Can She Run Indonesia?
It's About Islam, or Is It?
Seth Mydans
This article was written for the New York Times
on June 20, 1999. All rights reserved.
JAKARTA, Indonesia
-- Like white doves, demure and cowled, the girls of the
Asshiddiqiyah Muslim boarding school nestled on tiny carpets for
their noon prayer, their thick-soled sneakers lying in a jumble on
the steps outside.
Then came lunch and
gossip and glances across the small brick courtyard at the boys and,
all right, if we must, some talk of politics. Can a woman be
president of Indonesia, the world's largest Islamic nation?
It is the question
of the day. The leading contender for the presidency in Indonesia's
long, tortured political process is a woman, Megawati Sukarnoputri
As coalition lobbying intensifies following this month's
inconclusive election, some of her opponents are playing the Islamic
card.
A restive but
largely quiescent political force for decades, Islam has suddenly
emerged, in the vacuum of the slow vote count, as a potentially
divisive issue.
There is no question
of a rise of militant Islam or an imposition of Islamic law. But all
of Indonesian politics is in flux now, one year after the forced
resignation of President Suharto, and Islamic factions are shifting
and roiling as they seek a new place in a new political order.
The wedge issue is
gender.
"A Woman President:
No Way!" shouted a recent newspaper headline, stating the case
succinctly.
This was also the
opinion of Rosita, 17, a student here at the boarding school. "We
think a woman always follows her feelings and is too emotional," she
said, expressing a view commonly held here. Then, as if to prove her
point, she exclaimed, "We love Habibie!" -- the incumbent president,
B.J. Habibie -- "He is so handsome!"
The rector of the
boarding school, Noer Muhammad Iskandar, took a different (perhaps
less emotional) view. "Why not?" he said. "Islamic laws allow a
woman to be president. All this business is a political
interpretation of Islamic law, not a religious interpretation."
The disagreement
between the student and the rector goes all the way to the top of
the religious hierarchy. Three of Indonesia's five leading clerics
argue that a woman cannot be president; two disagree.
In the political
field, a dozen parties that label themselves Islamic -- out of 48
that contested the vote -- are also divided on the question.
But there is
agreement among most political commentators that the real issue here
is not gender or Islam but politics. This is a country where
nationhood has always taken precedence over religion and where
Islam, in its many variations, has for the most part been moderate.
In a nation where
some 90 percent of the population of more than 200 million are
Muslim, there is no such thing as a unified Muslim vote. Instead
there is a continuing debate over the role of religion in society
and a continuing jostling for dominance among the more orthodox and
more secular views, and their various subsets.

__EXTRACTED MATERIAL__.
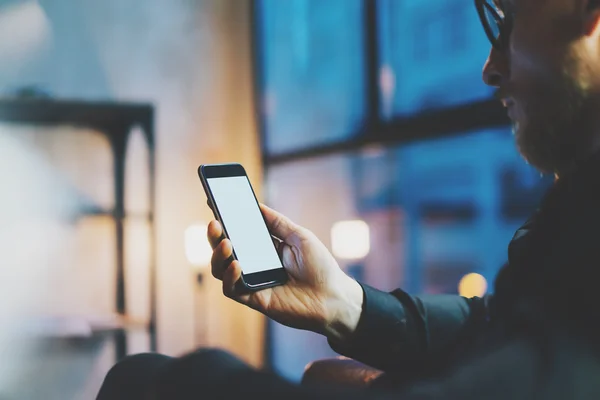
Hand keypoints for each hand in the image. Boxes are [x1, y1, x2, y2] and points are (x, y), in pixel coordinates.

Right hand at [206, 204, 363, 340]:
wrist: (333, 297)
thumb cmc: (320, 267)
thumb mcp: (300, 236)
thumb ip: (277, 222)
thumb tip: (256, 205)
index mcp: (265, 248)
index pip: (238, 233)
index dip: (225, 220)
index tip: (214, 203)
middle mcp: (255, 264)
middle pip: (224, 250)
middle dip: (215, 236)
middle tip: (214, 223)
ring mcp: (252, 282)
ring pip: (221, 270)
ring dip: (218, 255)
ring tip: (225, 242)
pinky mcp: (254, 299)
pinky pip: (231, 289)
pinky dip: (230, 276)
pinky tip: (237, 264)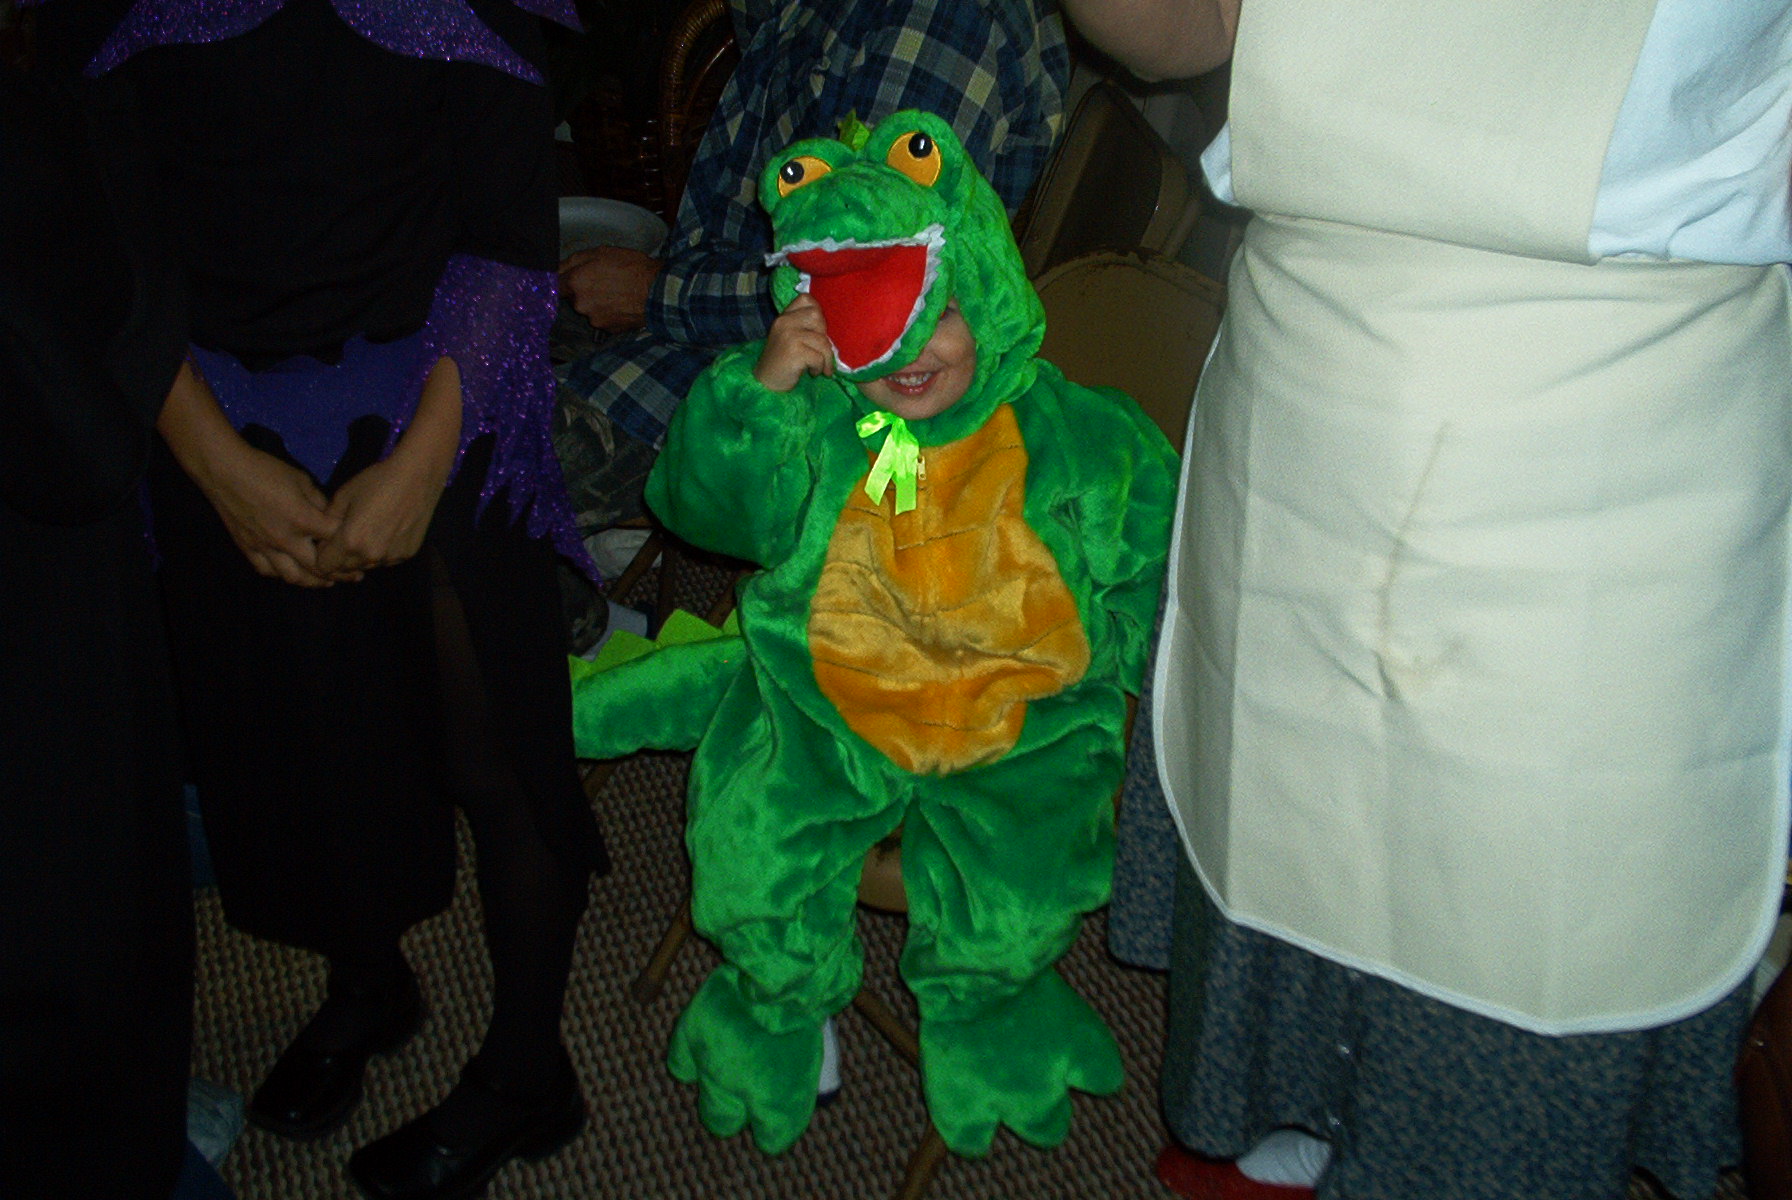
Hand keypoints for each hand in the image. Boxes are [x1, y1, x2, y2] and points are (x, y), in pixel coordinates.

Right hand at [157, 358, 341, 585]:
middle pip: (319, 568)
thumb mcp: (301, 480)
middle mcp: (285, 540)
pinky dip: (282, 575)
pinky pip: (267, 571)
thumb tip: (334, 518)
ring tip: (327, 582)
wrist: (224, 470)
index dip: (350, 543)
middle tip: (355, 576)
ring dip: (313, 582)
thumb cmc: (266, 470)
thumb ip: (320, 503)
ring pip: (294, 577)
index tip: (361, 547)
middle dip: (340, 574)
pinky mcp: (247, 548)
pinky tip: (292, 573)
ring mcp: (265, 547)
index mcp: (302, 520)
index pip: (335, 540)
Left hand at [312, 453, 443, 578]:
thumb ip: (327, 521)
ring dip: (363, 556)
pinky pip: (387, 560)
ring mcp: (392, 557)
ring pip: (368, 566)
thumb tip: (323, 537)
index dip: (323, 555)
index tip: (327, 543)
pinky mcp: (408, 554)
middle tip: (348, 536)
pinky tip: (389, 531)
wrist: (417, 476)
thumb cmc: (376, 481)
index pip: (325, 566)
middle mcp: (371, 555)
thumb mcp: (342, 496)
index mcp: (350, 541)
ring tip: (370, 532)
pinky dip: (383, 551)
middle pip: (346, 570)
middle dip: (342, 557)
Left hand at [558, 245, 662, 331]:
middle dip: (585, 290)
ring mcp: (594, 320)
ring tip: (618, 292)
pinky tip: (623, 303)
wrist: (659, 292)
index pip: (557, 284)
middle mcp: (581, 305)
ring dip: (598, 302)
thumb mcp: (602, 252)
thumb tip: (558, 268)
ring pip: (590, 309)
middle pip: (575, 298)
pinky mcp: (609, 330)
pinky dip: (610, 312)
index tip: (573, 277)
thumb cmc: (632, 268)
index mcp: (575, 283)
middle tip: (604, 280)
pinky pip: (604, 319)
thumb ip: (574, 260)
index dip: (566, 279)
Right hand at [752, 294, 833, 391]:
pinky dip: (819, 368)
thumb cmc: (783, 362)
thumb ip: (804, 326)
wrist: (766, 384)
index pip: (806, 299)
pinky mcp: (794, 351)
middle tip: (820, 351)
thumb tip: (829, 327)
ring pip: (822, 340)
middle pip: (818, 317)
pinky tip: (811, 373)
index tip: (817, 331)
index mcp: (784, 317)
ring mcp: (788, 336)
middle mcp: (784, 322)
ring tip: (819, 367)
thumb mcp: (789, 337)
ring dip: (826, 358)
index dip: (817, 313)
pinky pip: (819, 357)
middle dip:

__REQUIRED ACTIONS__.
[1] Reproduce the stretch of the article on Indonesia's presidential race from "Can She Run" through "the steps outside." without changing a word.
[2] Write the next part of the article on Indonesia's presidential race, starting after its final sentence.

__ANSWERS FOR THIS EXERCISE__.
[1]
Can She Run Indonesia?
It's About Islam, or Is It?
Seth Mydans
This article was written for the New York Times
on June 20, 1999. All rights reserved.
JAKARTA, Indonesia
-- Like white doves, demure and cowled, the girls of the
Asshiddiqiyah Muslim boarding school nestled on tiny carpets for
their noon prayer, their thick-soled sneakers lying in a jumble on
the steps outside.

[2]
"Islam is
factionalized and they are poorly organized," said Arief Budiman, a
leading political scientist. "But it has the potential to be an
effective political tool especially if it is focused on a unifying
issue, even a small issue. But that does not mean fanaticism in the
religion like the Taliban," a reference to the fundamentalist
movement in Afghanistan.
During his 32 years
in power, Suharto worked to neutralize the power of Islamic
politics. He also at times subtly played an Islamic card when it
suited him.
On voting day in the
coastal village of Sukawali, 30 miles northwest of Jakarta, a
fisherman named Hasan Bisri, 60, expressed the nationalist
philosophy that Suharto had fostered. "Some people might vote for an
Islamic party," he said. "But we prefer to put Islam aside. We
prefer to put the nation first and Islam second."
Islamic parties
generally did poorly in the election. The potential problem,
political analysts say, is that if they are ignored in the
government coalition that will eventually emerge, the seeds could be
sown for future tensions.
The religious
question emerged quite suddenly on the eve of the June 7 vote. First
came an unconfirmed report that 60 percent of Mrs. Megawati's
parliamentary candidates were non-Muslim. Then, in a clear attack on
Mrs. Megawati's party, came a round of streetcorner fliers urging
good Muslims to vote only for parties that support Islam. Then came
the debate over a woman president.
Mrs. Megawati's
party, the Indonesian Democratic Party of Reform, represents the
country's mainstream of secular nationalism and is home to many
members of the Christian minority.
But she herself and
most of those who support her are Muslim. If indeed a
disproportionate number of her candidates are Christians, said
Goenawan Muhamad, a leading publisher and political analyst, it was
as much as anything a sign of her political ineptness, "most unwise
on her part, and insensitive."
Apart from questions
of religion, Mrs. Megawati's party will need to form a coalition in
order to take power. And the two most likely partners are the
parties of the two most prominent Muslim politicians -- both of whom
also covet the presidency.
One, headed by
Abdurrahman Wahid, has its base in the nation's largest Islamic
association, with a membership approaching 30 million, the Nahdlatul
Ulama -- which means council of religious scholars. It represents a
relatively relaxed and moderate approach to religion, but it is so
large that there is more than enough room for divisions over issues
like the propriety of having a woman president.
The second, headed
by Amien Rais, is based in his more conservative Muslim association,
the Muhammadiyah, but contested the election as a secular party.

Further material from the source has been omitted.